The labour market, meanwhile, remains resilient but is showing signs of cooling. Job growth has slowed, the unemployment rate has edged up from 3.7% in August 2023 to 4.2% in July, and leading indicators such as quits and job openings point to softer demand for workers. At the same time, reduced immigration has slowed labour supply. Powell described the labour market as “in balance,” though more through weaker demand and supply than through renewed strength.
The combination of upside risks to inflation and downside risks to the labour market leaves the Fed in a difficult position under its dual mandate. Policy is already restrictive and closer to neutral than a year ago, but Powell acknowledged that the balance of risks may warrant easier policy.
In practice, this points to a September rate cut as possible, perhaps even likely, but not guaranteed. Some commentators have already declared the move a “done deal,” but Powell made clear that the decision will depend on the incoming data and the collective judgement of the FOMC. If the upcoming labour market or inflation reports surprise materially, the Committee will need to take that into account.
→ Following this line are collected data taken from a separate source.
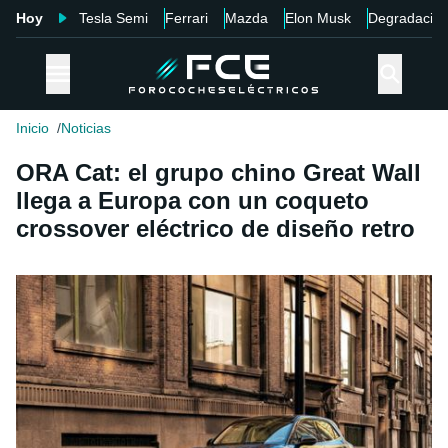
Hoy
Tesla Semi
Ferrari
Mazda
Elon Musk
Degradació
Inicio
Noticias
ORA Cat: el grupo chino Great Wall
llega a Europa con un coqueto
crossover eléctrico de diseño retro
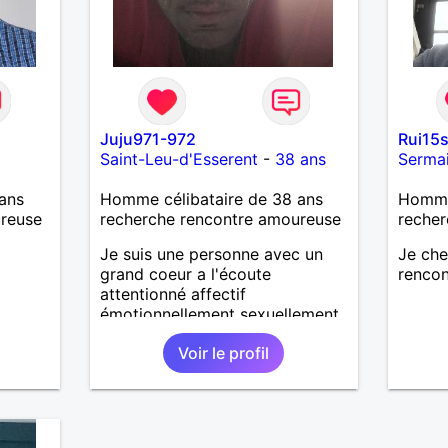
sincère
person
veulen
discute
connai
Juju971-972
Rui15
Saint-Leu-d'Esserent
-
38 ans
Serma
ans
Homme célibataire de 38 ans
Homme
ureuse
recherche rencontre amoureuse
recher
Je suis une personne avec un
Je ch
grand coeur a l'écoute
rencon
attentionné affectif
émotionnellement sexuellement
joyeux drôle amusant a l'écoute
Voir le profil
Powell’s message therefore implicitly assumes no major data surprises.
1 The speech is here: https://www.federalreserve.gov/newsevents/speech/powell20250822a.htm The website of the symposium is here https://www.kansascityfed.org/research/jackson-hole-economic-symposium/
2 To be clear, the Fed’s target is for 2% personal consumption expenditure (PCE) inflation, which typically runs about 0.3-0.5% below CPI inflation.